→ About this task
Put the lines in the records into a numbered list, starting with the line containing "RECEBA CONTEÚDO TÉCNICO E" and ending with the line containing "seu laboratório.", both included. Give only those lines and leave out any blank ones.
=== Section Start ===
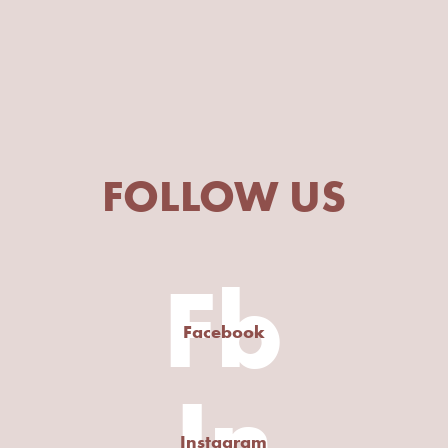
FOLLOW US
Fb
Facebook
In
Instagram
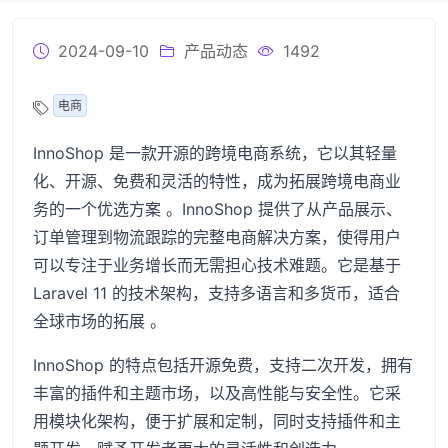
2024-09-10
产品动态
1492
电商
InnoShop 是一款开源的跨境电商系统，它以其轻量
化、开源、免费和灵活的特性，成为拓展跨境电商业
务的一个优选方案 。InnoShop 提供了从产品展示、
订单管理到物流跟踪的完整电商解决方案，使得用户
可以专注于业务增长而无需担心技术难题。它是基于
Laravel 11 的技术架构，支持多语言和多货币，适合
全球市场的拓展 。
InnoShop 的特点包括开源免费，支持二次开发，拥有
丰富的插件和主题市场，以及高性能与安全性。它采
用模块化架构，便于扩展和定制，同时支持插件和主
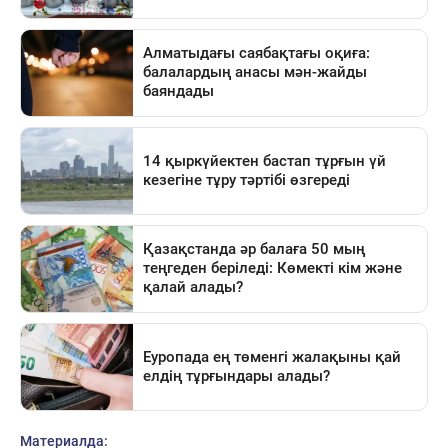
Материалда:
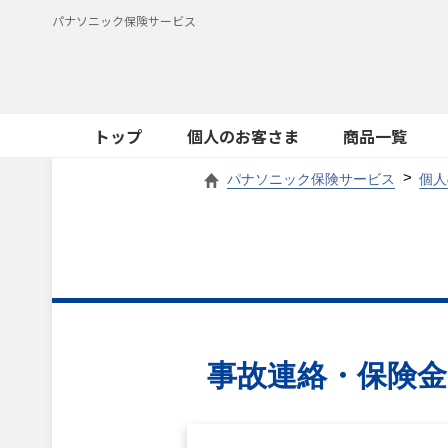
パナソニック保険サービス
トップ
個人のお客さま
商品一覧
パナソニック保険サービス
個人
事故連絡・保険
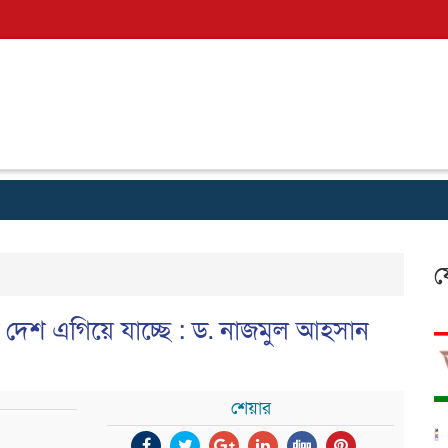
ফ
ত্বে দেশ এগিয়ে যাচ্ছে : ড. নাজমুল আহসান
শেয়ার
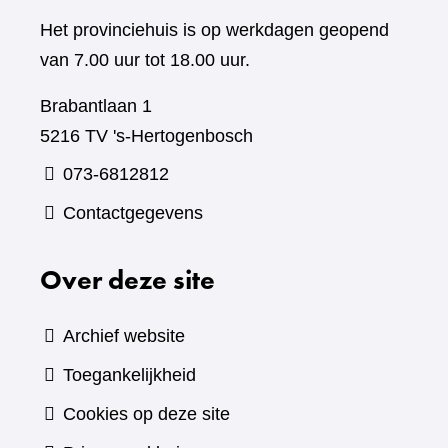
Het provinciehuis is op werkdagen geopend
van 7.00 uur tot 18.00 uur.
Brabantlaan 1
5216 TV 's-Hertogenbosch
073-6812812
Contactgegevens
Over deze site
Archief website
Toegankelijkheid
Cookies op deze site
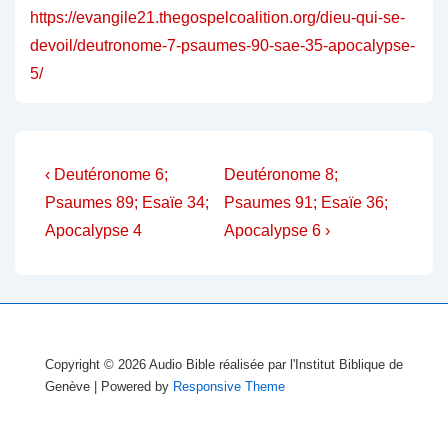
https://evangile21.thegospelcoalition.org/dieu-qui-se-
devoil/deutronome-7-psaumes-90-sae-35-apocalypse-
5/
Navigation
Previous
Next
‹ Deutéronome 6;
Deutéronome 8;
Post
Post
de
Psaumes 89; Esaïe 34;
Psaumes 91; Esaïe 36;
is
is
Apocalypse 4
Apocalypse 6 ›
l’article
Copyright © 2026
Audio Bible réalisée par l'Institut Biblique de
Genève
| Powered by
Responsive Theme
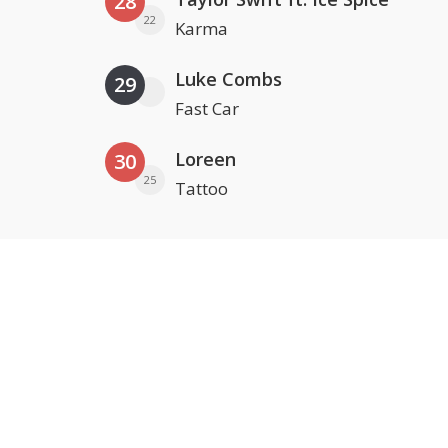
28
22
Karma
Luke Combs
29
Fast Car
Loreen
30
25
Tattoo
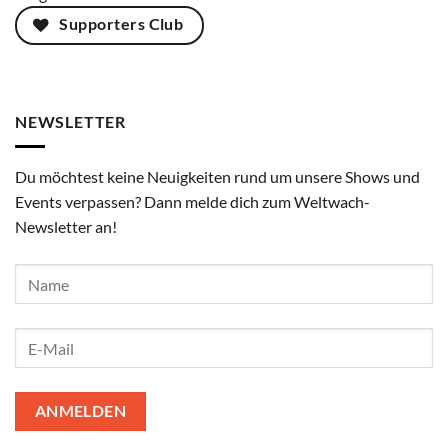
Supporters Club
NEWSLETTER
Du möchtest keine Neuigkeiten rund um unsere Shows und
Events verpassen? Dann melde dich zum Weltwach-
Newsletter an!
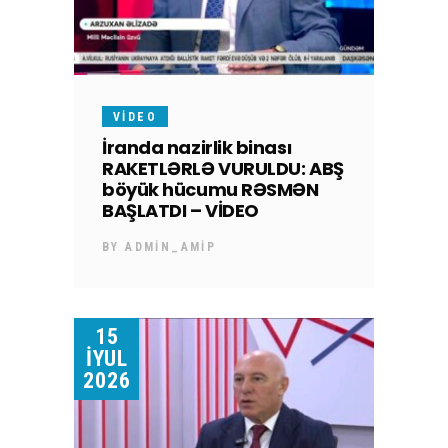
VIDEO
İranda nazirlik binası
RAKETLƏRLƏ VURULDU: ABŞ
böyük hücumu RƏSMƏN
BAŞLATDI – VİDEO
BY
ADMIN_AMIP
15
İYUL
2026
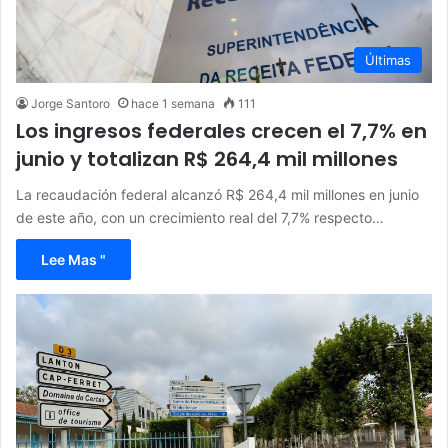
Últimas
Jorge Santoro
hace 1 semana
111
Los ingresos federales crecen el 7,7% en
junio y totalizan R$ 264,4 mil millones
La recaudación federal alcanzó R$ 264,4 mil millones en junio
de este año, con un crecimiento real del 7,7% respecto…
Lee Mas "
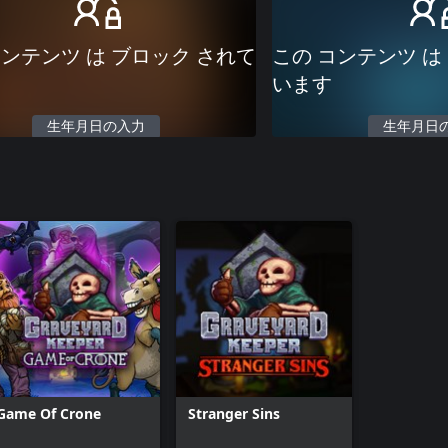
コンテンツ は ブロック されて
この コンテンツ は
います
生年月日の入力
生年月日
Game Of Crone
Stranger Sins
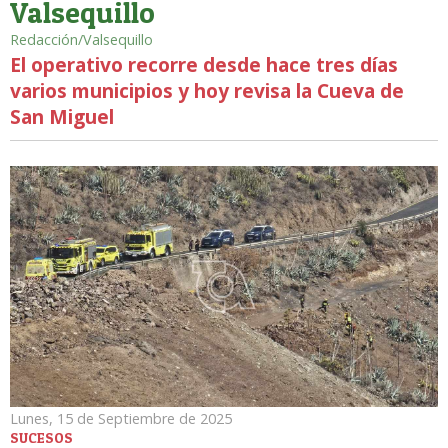
Valsequillo
Redacción/Valsequillo
El operativo recorre desde hace tres días
varios municipios y hoy revisa la Cueva de
San Miguel
Lunes, 15 de Septiembre de 2025
SUCESOS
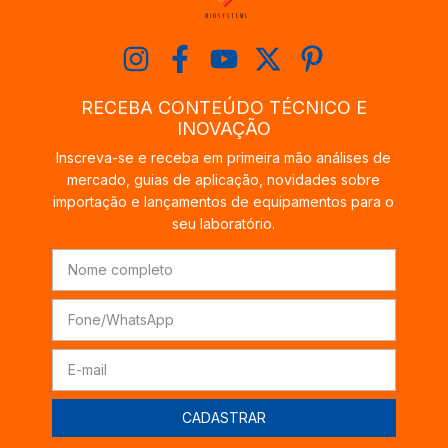
RECEBA CONTEÚDO TÉCNICO E
INOVAÇÃO
Inscreva-se e receba em primeira mão análises de
mercado, guias de aplicação, novidades sobre
importação e lançamentos de equipamentos para o
seu laboratório.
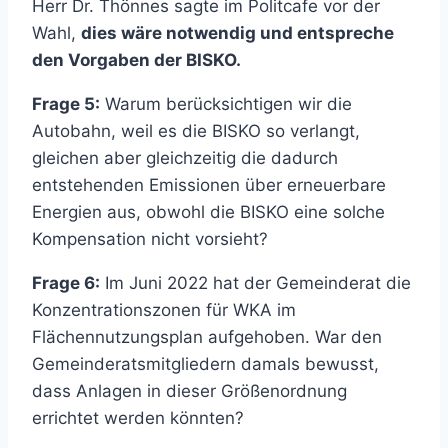
Herr Dr. Thönnes sagte im Politcafe vor der
Wahl,
dies wäre notwendig und entspreche
den Vorgaben der BISKO.
Frage 5:
Warum berücksichtigen wir die
Autobahn, weil es die BISKO so verlangt,
gleichen aber gleichzeitig die dadurch
entstehenden Emissionen über erneuerbare
Energien aus, obwohl die BISKO eine solche
Kompensation nicht vorsieht?
Frage 6:
Im Juni 2022 hat der Gemeinderat die
Konzentrationszonen für WKA im
Flächennutzungsplan aufgehoben. War den
Gemeinderatsmitgliedern damals bewusst,
dass Anlagen in dieser Größenordnung
errichtet werden könnten?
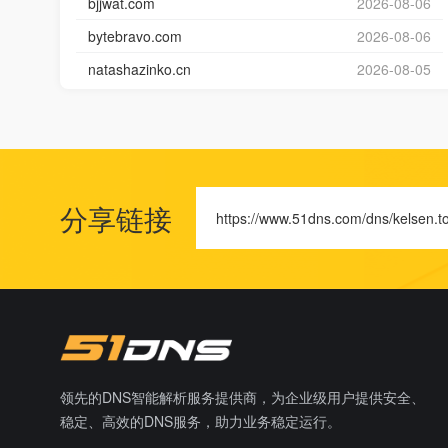
bjjwat.com
2026-08-06
bytebravo.com
2026-08-06
natashazinko.cn
2026-08-05
分享链接
https://www.51dns.com/dns/kelsen.t
领先的DNS智能解析服务提供商，为企业级用户提供安全、
稳定、高效的DNS服务，助力业务稳定运行。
=== Section End ===
→ Result for this exercise
1. RECEBA CONTEÚDO TÉCNICO E
2. INOVAÇÃO
3. Inscreva-se e receba em primeira mão análises de
4. mercado, guias de aplicação, novidades sobre
5. importação e lançamentos de equipamentos para o
6. seu laboratório.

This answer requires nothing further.